◆ REQUIRED ACTION
Keep the pictures out of the copy and print all the entries below exactly.

Source records
□ □ □ □

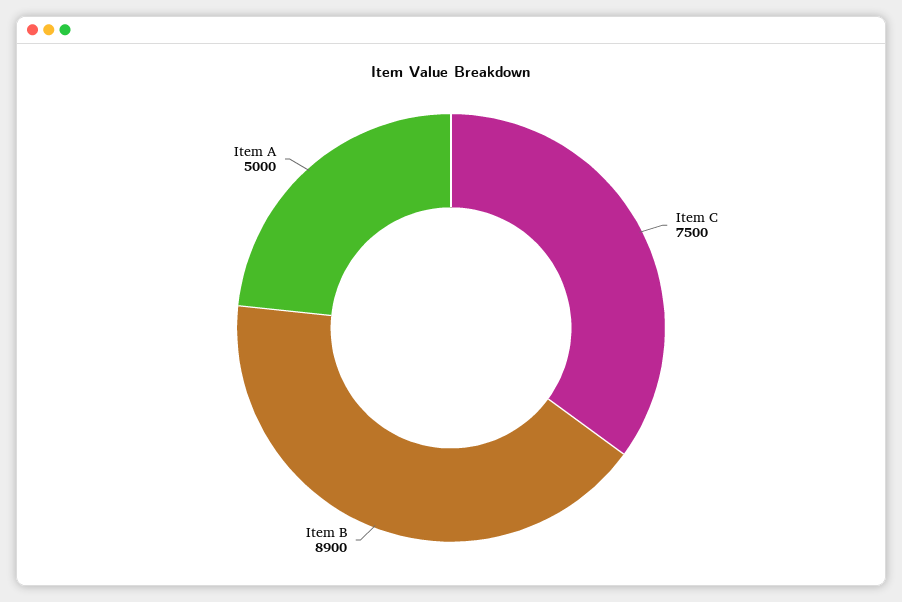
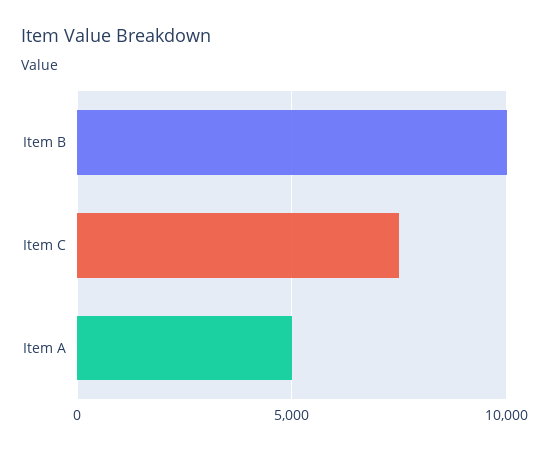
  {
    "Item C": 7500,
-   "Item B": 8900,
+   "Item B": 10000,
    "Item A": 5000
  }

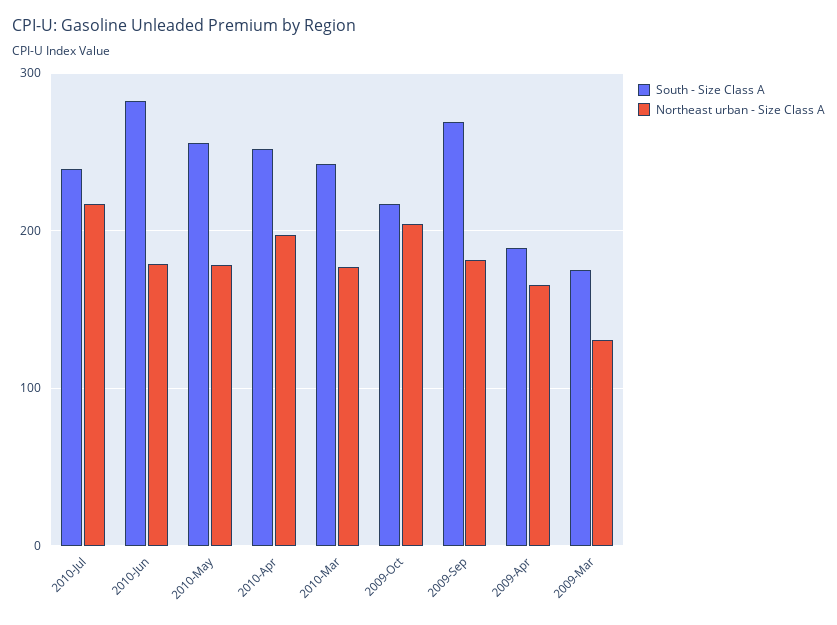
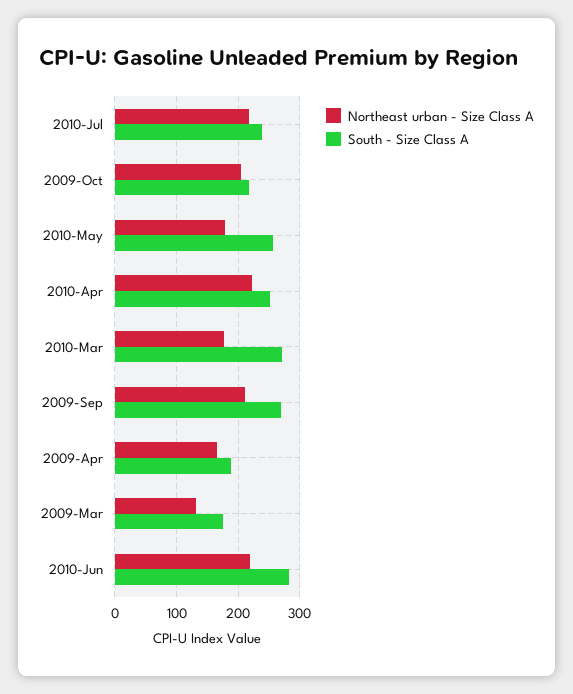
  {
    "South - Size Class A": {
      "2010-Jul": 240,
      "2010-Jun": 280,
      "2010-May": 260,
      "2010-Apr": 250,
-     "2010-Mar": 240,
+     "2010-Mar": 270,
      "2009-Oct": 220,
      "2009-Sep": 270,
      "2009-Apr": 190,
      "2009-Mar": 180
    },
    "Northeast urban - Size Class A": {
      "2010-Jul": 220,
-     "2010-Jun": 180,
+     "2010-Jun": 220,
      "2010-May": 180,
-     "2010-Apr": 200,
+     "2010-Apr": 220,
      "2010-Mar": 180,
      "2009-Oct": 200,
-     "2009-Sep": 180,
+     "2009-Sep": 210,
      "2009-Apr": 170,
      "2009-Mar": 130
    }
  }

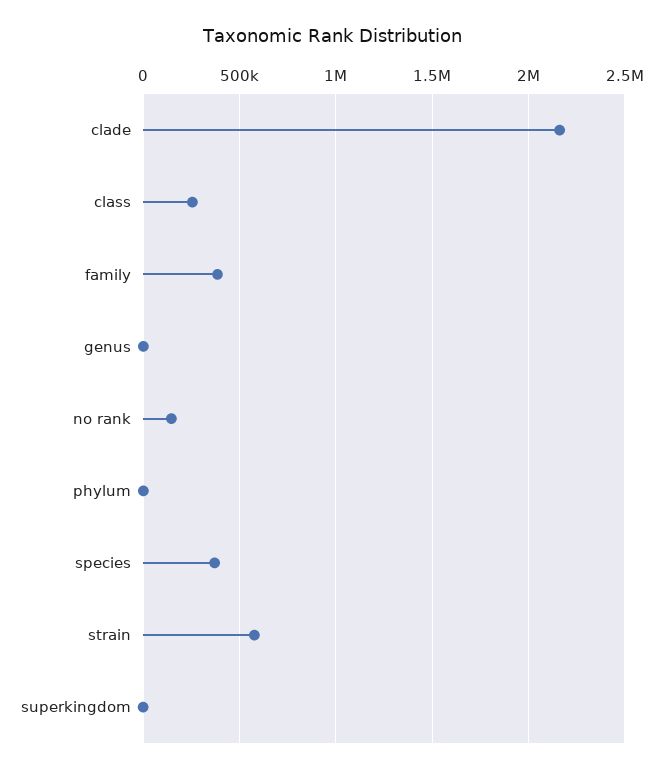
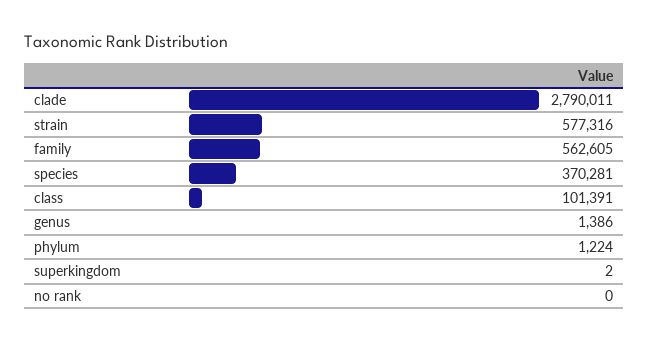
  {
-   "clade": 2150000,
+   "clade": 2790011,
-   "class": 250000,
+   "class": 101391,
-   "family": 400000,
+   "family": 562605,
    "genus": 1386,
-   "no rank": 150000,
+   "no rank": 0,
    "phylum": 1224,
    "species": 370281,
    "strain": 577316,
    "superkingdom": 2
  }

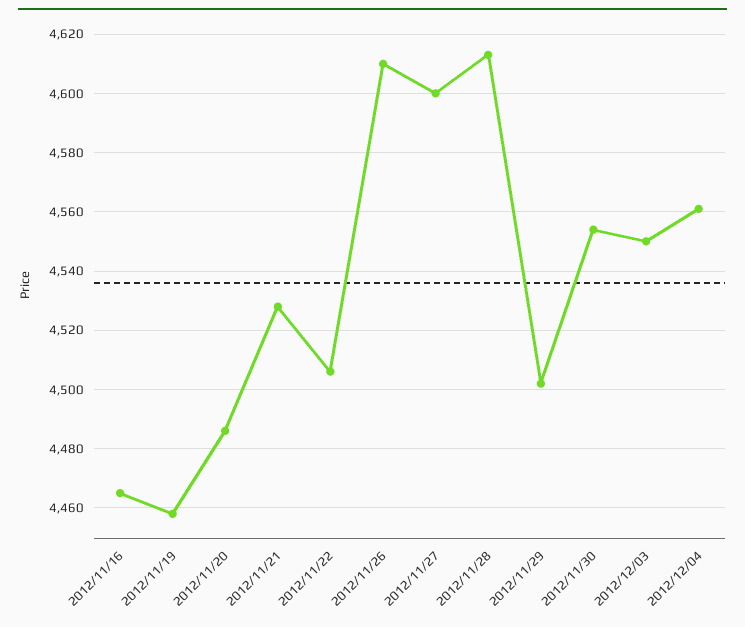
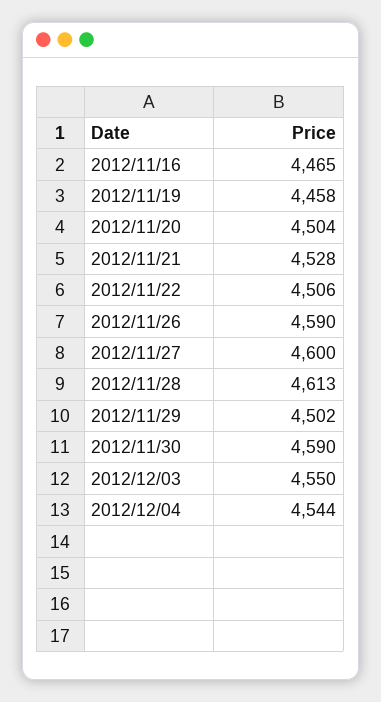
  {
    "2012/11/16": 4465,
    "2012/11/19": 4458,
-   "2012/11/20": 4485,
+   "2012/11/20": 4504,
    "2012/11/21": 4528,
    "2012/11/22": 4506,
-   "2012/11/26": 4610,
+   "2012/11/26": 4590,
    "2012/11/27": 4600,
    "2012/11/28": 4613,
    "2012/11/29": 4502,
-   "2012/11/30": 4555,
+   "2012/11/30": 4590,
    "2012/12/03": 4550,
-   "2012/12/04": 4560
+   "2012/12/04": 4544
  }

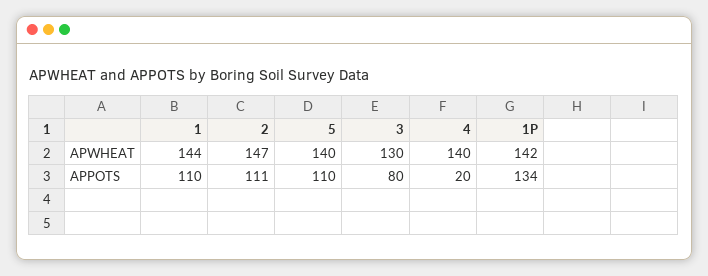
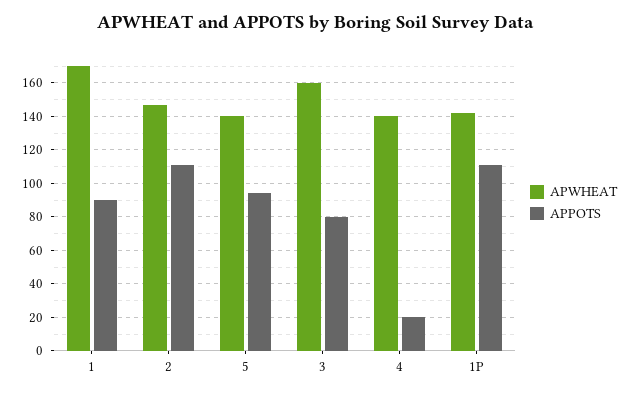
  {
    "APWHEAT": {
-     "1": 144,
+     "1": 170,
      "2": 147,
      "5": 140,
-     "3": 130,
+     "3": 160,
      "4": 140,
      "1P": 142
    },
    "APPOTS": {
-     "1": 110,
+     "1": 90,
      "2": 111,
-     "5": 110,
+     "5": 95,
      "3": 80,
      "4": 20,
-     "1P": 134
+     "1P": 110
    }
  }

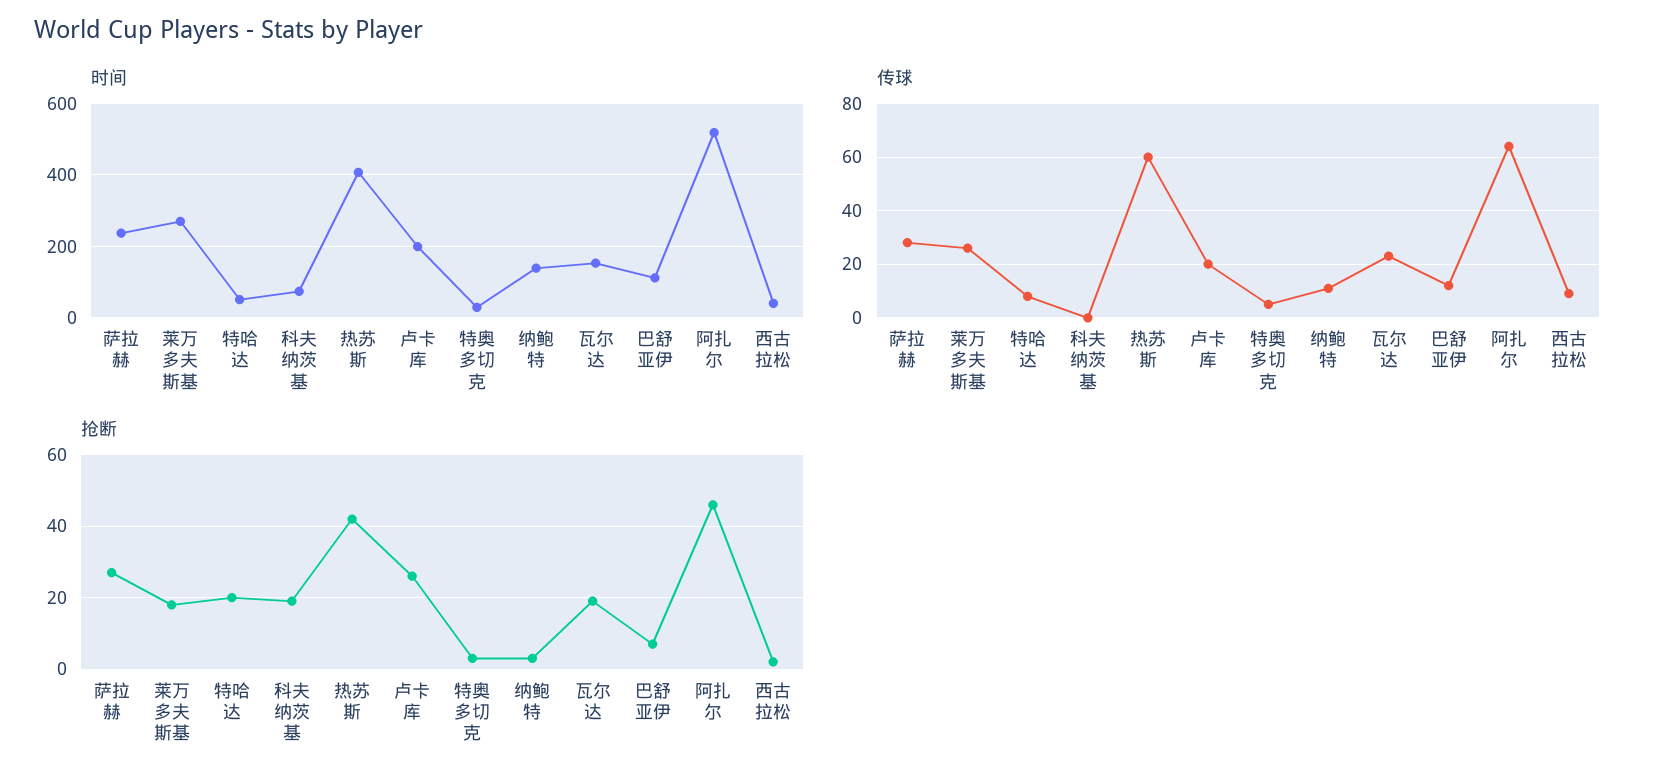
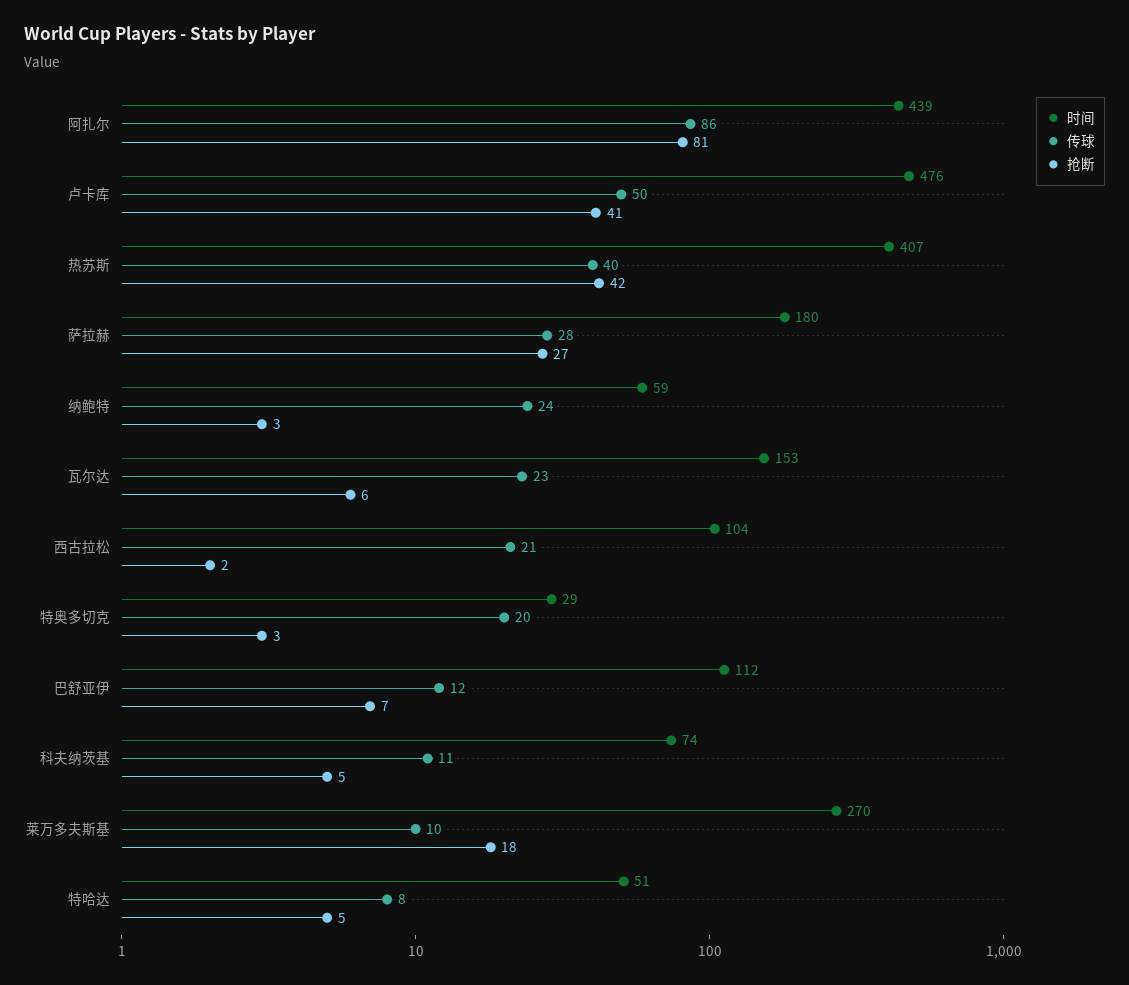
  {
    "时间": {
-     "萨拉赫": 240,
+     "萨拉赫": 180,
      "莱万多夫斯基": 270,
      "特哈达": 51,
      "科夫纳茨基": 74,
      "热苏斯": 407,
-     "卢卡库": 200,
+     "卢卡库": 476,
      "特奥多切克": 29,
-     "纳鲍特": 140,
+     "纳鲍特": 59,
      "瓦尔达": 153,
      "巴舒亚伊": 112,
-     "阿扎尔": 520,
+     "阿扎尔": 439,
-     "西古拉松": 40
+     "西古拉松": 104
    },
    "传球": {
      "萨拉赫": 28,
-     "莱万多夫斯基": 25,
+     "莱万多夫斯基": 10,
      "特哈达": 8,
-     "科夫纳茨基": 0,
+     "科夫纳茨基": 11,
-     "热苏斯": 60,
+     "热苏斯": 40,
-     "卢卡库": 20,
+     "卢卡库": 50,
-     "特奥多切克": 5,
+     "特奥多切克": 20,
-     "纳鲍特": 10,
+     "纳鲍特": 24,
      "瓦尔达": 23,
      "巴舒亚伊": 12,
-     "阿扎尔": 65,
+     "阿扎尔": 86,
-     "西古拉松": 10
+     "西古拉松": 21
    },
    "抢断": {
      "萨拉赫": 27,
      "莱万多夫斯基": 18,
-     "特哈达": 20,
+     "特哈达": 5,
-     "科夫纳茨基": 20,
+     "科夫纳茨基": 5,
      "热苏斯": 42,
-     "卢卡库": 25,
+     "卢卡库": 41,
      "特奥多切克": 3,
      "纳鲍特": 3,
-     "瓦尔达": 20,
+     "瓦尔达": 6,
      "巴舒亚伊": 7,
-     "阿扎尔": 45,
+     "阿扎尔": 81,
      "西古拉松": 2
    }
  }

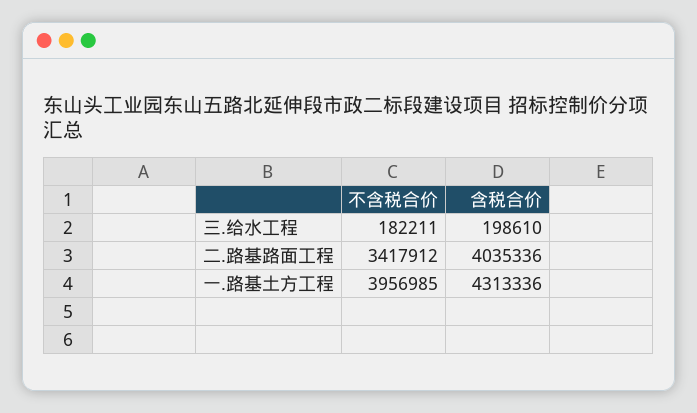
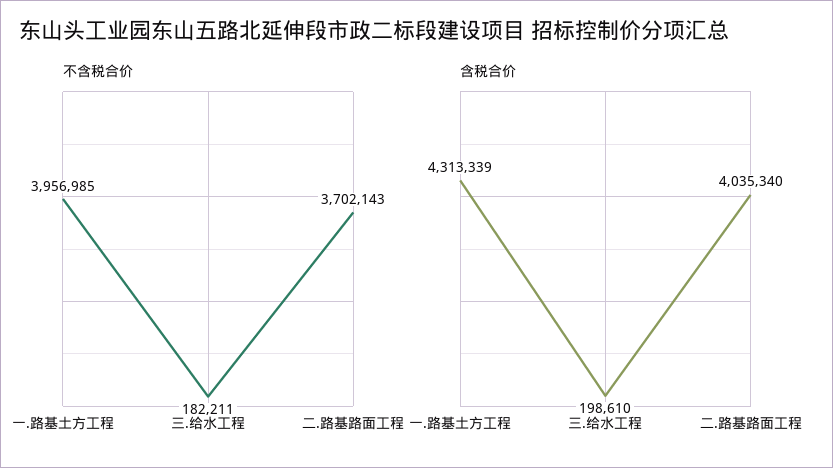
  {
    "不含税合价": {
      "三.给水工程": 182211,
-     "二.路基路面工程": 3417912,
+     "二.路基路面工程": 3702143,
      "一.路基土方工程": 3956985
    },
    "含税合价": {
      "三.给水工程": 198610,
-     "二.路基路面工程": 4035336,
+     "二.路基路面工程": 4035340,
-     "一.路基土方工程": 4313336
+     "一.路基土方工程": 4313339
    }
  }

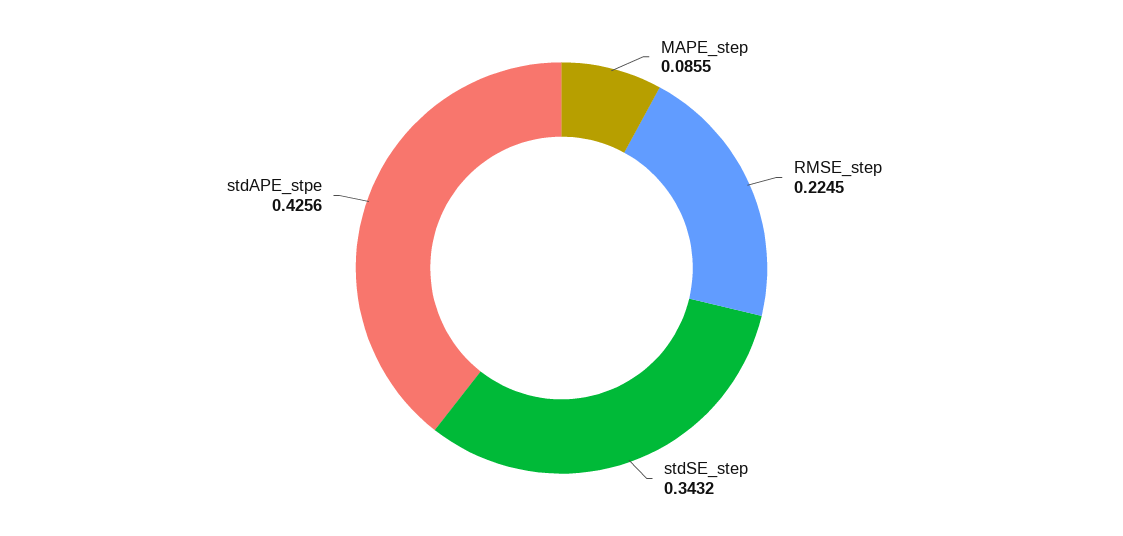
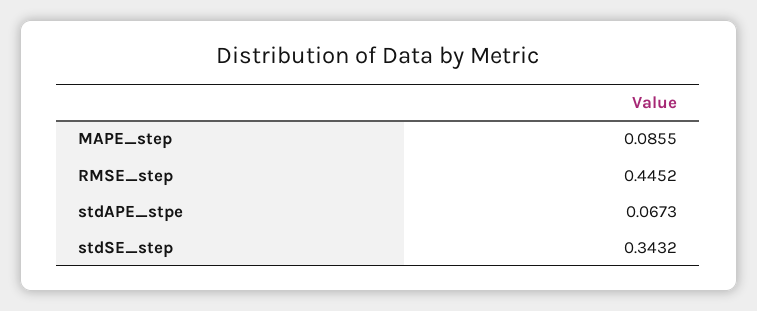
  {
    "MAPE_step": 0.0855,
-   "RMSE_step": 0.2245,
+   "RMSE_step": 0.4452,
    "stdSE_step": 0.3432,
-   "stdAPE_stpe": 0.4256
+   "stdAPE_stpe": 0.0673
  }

□ □ □ □

◆ EXPECTED OUTPUT
  {
    "Item C": 7500,
-   "Item B": 8900,
+   "Item B": 10000,
    "Item A": 5000
  }

  {
    "South - Size Class A": {
      "2010-Jul": 240,
      "2010-Jun": 280,
      "2010-May": 260,
      "2010-Apr": 250,
-     "2010-Mar": 240,
+     "2010-Mar": 270,
      "2009-Oct": 220,
      "2009-Sep": 270,
      "2009-Apr": 190,
      "2009-Mar": 180
    },
    "Northeast urban - Size Class A": {
      "2010-Jul": 220,
-     "2010-Jun": 180,
+     "2010-Jun": 220,
      "2010-May": 180,
-     "2010-Apr": 200,
+     "2010-Apr": 220,
      "2010-Mar": 180,
      "2009-Oct": 200,
-     "2009-Sep": 180,
+     "2009-Sep": 210,
      "2009-Apr": 170,
      "2009-Mar": 130
    }
  }

  {
-   "clade": 2150000,
+   "clade": 2790011,
-   "class": 250000,
+   "class": 101391,
-   "family": 400000,
+   "family": 562605,
    "genus": 1386,
-   "no rank": 150000,
+   "no rank": 0,
    "phylum": 1224,
    "species": 370281,
    "strain": 577316,
    "superkingdom": 2
  }

  {
    "2012/11/16": 4465,
    "2012/11/19": 4458,
-   "2012/11/20": 4485,
+   "2012/11/20": 4504,
    "2012/11/21": 4528,
    "2012/11/22": 4506,
-   "2012/11/26": 4610,
+   "2012/11/26": 4590,
    "2012/11/27": 4600,
    "2012/11/28": 4613,
    "2012/11/29": 4502,
-   "2012/11/30": 4555,
+   "2012/11/30": 4590,
    "2012/12/03": 4550,
-   "2012/12/04": 4560
+   "2012/12/04": 4544
  }

  {
    "APWHEAT": {
-     "1": 144,
+     "1": 170,
      "2": 147,
      "5": 140,
-     "3": 130,
+     "3": 160,
      "4": 140,
      "1P": 142
    },
    "APPOTS": {
-     "1": 110,
+     "1": 90,
      "2": 111,
-     "5": 110,
+     "5": 95,
      "3": 80,
      "4": 20,
-     "1P": 134
+     "1P": 110
    }
  }

  {
    "时间": {
-     "萨拉赫": 240,
+     "萨拉赫": 180,
      "莱万多夫斯基": 270,
      "特哈达": 51,
      "科夫纳茨基": 74,
      "热苏斯": 407,
-     "卢卡库": 200,
+     "卢卡库": 476,
      "特奥多切克": 29,
-     "纳鲍特": 140,
+     "纳鲍特": 59,
      "瓦尔达": 153,
      "巴舒亚伊": 112,
-     "阿扎尔": 520,
+     "阿扎尔": 439,
-     "西古拉松": 40
+     "西古拉松": 104
    },
    "传球": {
      "萨拉赫": 28,
-     "莱万多夫斯基": 25,
+     "莱万多夫斯基": 10,
      "特哈达": 8,
-     "科夫纳茨基": 0,
+     "科夫纳茨基": 11,
-     "热苏斯": 60,
+     "热苏斯": 40,
-     "卢卡库": 20,
+     "卢卡库": 50,
-     "特奥多切克": 5,
+     "特奥多切克": 20,
-     "纳鲍特": 10,
+     "纳鲍特": 24,
      "瓦尔达": 23,
      "巴舒亚伊": 12,
-     "阿扎尔": 65,
+     "阿扎尔": 86,
-     "西古拉松": 10
+     "西古拉松": 21
    },
    "抢断": {
      "萨拉赫": 27,
      "莱万多夫斯基": 18,
-     "特哈达": 20,
+     "特哈达": 5,
-     "科夫纳茨基": 20,
+     "科夫纳茨基": 5,
      "热苏斯": 42,
-     "卢卡库": 25,
+     "卢卡库": 41,
      "特奥多切克": 3,
      "纳鲍特": 3,
-     "瓦尔达": 20,
+     "瓦尔达": 6,
      "巴舒亚伊": 7,
-     "阿扎尔": 45,
+     "阿扎尔": 81,
      "西古拉松": 2
    }
  }

  {
    "不含税合价": {
      "三.给水工程": 182211,
-     "二.路基路面工程": 3417912,
+     "二.路基路面工程": 3702143,
      "一.路基土方工程": 3956985
    },
    "含税合价": {
      "三.给水工程": 198610,
-     "二.路基路面工程": 4035336,
+     "二.路基路面工程": 4035340,
-     "一.路基土方工程": 4313336
+     "一.路基土方工程": 4313339
    }
  }

  {
    "MAPE_step": 0.0855,
-   "RMSE_step": 0.2245,
+   "RMSE_step": 0.4452,
    "stdSE_step": 0.3432,
-   "stdAPE_stpe": 0.4256
+   "stdAPE_stpe": 0.0673
  }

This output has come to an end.